3 thoughts on “On Starting College: The First Day Parts I & II”

  1. Hi Jim,
    Any plans for a post on Gap Years? Will’s taking one and I’m curious what thoughts you might have about opportunities and parents and students’ feelings about staggering the college start.
    Schools like Midd and others (Colby too, right?) who offer Jan or Feb starts seem to have gotten the message about making students feel involved. But more schools are offering delayed admission with a gap year, and then expecting a plan from the student fairly quickly.
    I think that high schools should mention the idea just like they would about a PG year to prepare students for the possibility of planning one ahead of time, especially since we don’t have access to the counseling anymore after graduation.
    Thanks! Hi to Marnie.
    Chrissy

    1. Hi Chrissy,
      Funny that you ask. Yes, I am planning on doing a piece on gap years. I expect to put it up in the next week or ten days. You are right that some schools have established programs. Others not so much. Also, secondary schools, particularly high end prep schools and schools from more affluent suburbs, tend to downplay the gap year idea because they are so focused on moving kids through the college application process – which is understandable given the pressure they receive on that front.

      I know too that this period of time can be really tough on the students who are taking a gap year or not starting until mid-year. It is easier when you reach our stage in life to know that in the grand scheme this bit of time is a blip on the screen. When your 18 and all your friends are leaving for school it’s harder for sure. For what it’s worth, in 30 years I have never encountered a student who took a gap year and didn’t feel like it was the best thing they could have done.

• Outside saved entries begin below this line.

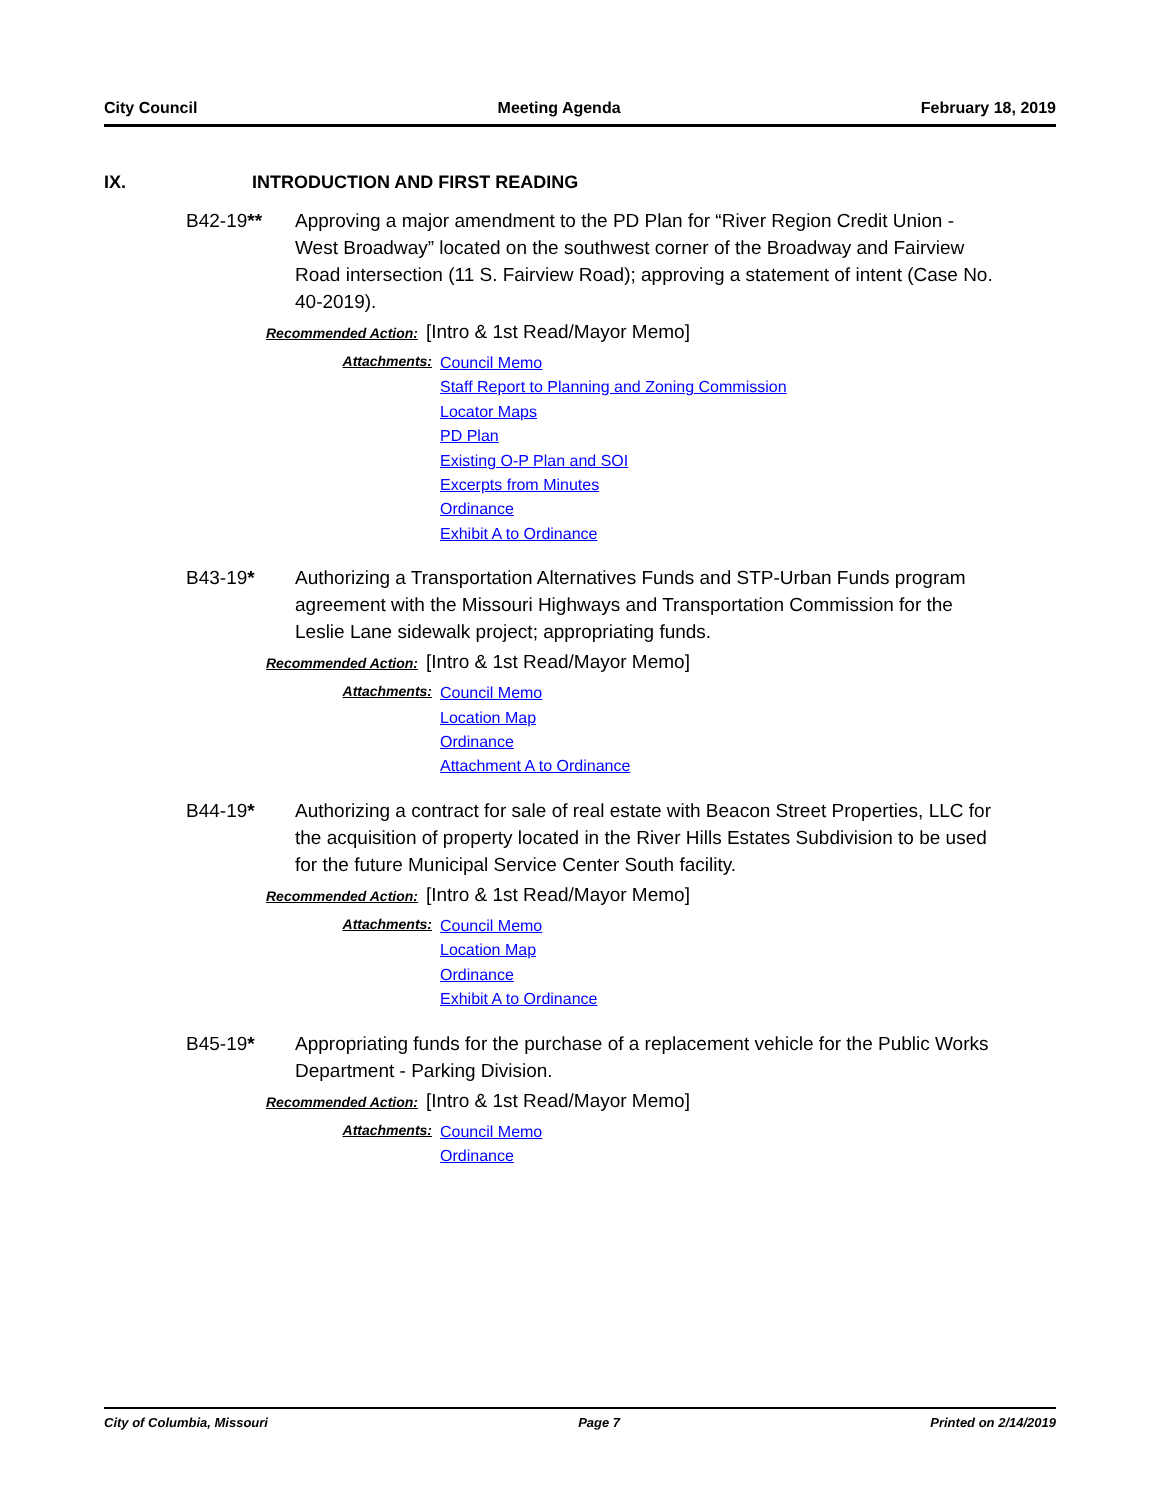City Council Meeting Agenda February 18, 2019
IX. INTRODUCTION AND FIRST READING
B42-19** Approving a major amendment to the PD Plan for “River Region Credit Union - West Broadway” located on the southwest corner of the Broadway and Fairview Road intersection (11 S. Fairview Road); approving a statement of intent (Case No. 40-2019).
Recommended Action: [Intro & 1st Read/Mayor Memo]
Attachments:
Council Memo
Staff Report to Planning and Zoning Commission
Locator Maps
PD Plan
Existing O-P Plan and SOI
Excerpts from Minutes
Ordinance
Exhibit A to Ordinance
B43-19* Authorizing a Transportation Alternatives Funds and STP-Urban Funds program agreement with the Missouri Highways and Transportation Commission for the Leslie Lane sidewalk project; appropriating funds.
Recommended Action: [Intro & 1st Read/Mayor Memo]
Attachments:
Council Memo
Location Map
Ordinance
Attachment A to Ordinance
B44-19* Authorizing a contract for sale of real estate with Beacon Street Properties, LLC for the acquisition of property located in the River Hills Estates Subdivision to be used for the future Municipal Service Center South facility.
Recommended Action: [Intro & 1st Read/Mayor Memo]
Attachments:
Council Memo
Location Map
Ordinance
Exhibit A to Ordinance
B45-19* Appropriating funds for the purchase of a replacement vehicle for the Public Works Department - Parking Division.
Recommended Action: [Intro & 1st Read/Mayor Memo]
Attachments:
Council Memo
Ordinance
City of Columbia, Missouri Page 7 Printed on 2/14/2019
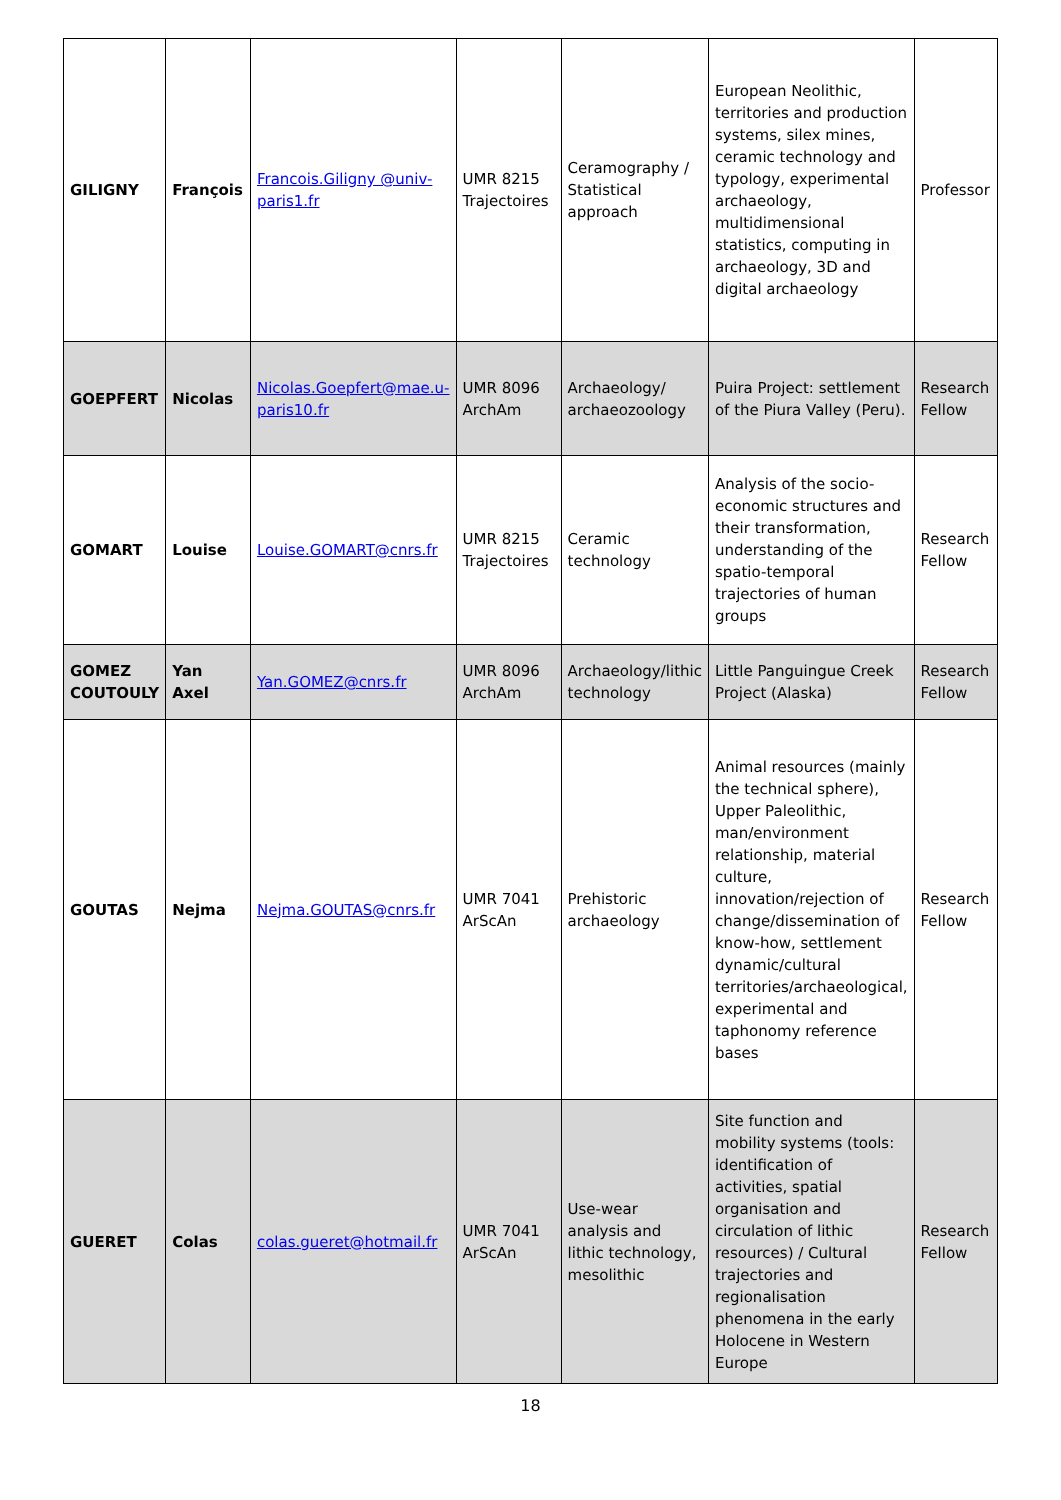| GILIGNY | François | Francois.Giligny @univ-paris1.fr | UMR 8215 Trajectoires | Ceramography / Statistical approach | European Neolithic, territories and production systems, silex mines, ceramic technology and typology, experimental archaeology, multidimensional statistics, computing in archaeology, 3D and digital archaeology | Professor |
| GOEPFERT | Nicolas | Nicolas.Goepfert@mae.u-paris10.fr | UMR 8096 ArchAm | Archaeology/ archaeozoology | Puira Project: settlement of the Piura Valley (Peru). | Research Fellow |
| GOMART | Louise | Louise.GOMART@cnrs.fr | UMR 8215 Trajectoires | Ceramic technology | Analysis of the socio-economic structures and their transformation, understanding of the spatio-temporal trajectories of human groups | Research Fellow |
| GOMEZ COUTOULY | Yan Axel | Yan.GOMEZ@cnrs.fr | UMR 8096 ArchAm | Archaeology/lithic technology | Little Panguingue Creek Project (Alaska) | Research Fellow |
| GOUTAS | Nejma | Nejma.GOUTAS@cnrs.fr | UMR 7041 ArScAn | Prehistoric archaeology | Animal resources (mainly the technical sphere), Upper Paleolithic, man/environment relationship, material culture, innovation/rejection of change/dissemination of know-how, settlement dynamic/cultural territories/archaeological, experimental and taphonomy reference bases | Research Fellow |
| GUERET | Colas | colas.gueret@hotmail.fr | UMR 7041 ArScAn | Use-wear analysis and lithic technology, mesolithic | Site function and mobility systems (tools: identification of activities, spatial organisation and circulation of lithic resources) / Cultural trajectories and regionalisation phenomena in the early Holocene in Western Europe | Research Fellow |
18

      Anyway, yes, I will be putting up the post on gap years soon. Thanks so much for reading and for sharing your comments. They’re very helpful.

      Thanks again.
      Jim

  2. I enjoyed reading your article, Dean Terhune. I agree that students moving into college are excited and nervous. I remember moving into Goddard-Hodgkin’s dorm my first year at Colby and my parents and I were in an overcrowded car. My mom yelled at my dad when he missed the entrance to the parking lot near Johnson Pond. I remember having lunch with Anthony Raymond and Katherine Eddy in Bobs. There were definitely sleepless nights during exam periods and you are absolutely right when you say that the first day of college is one of the most exciting days of our lives.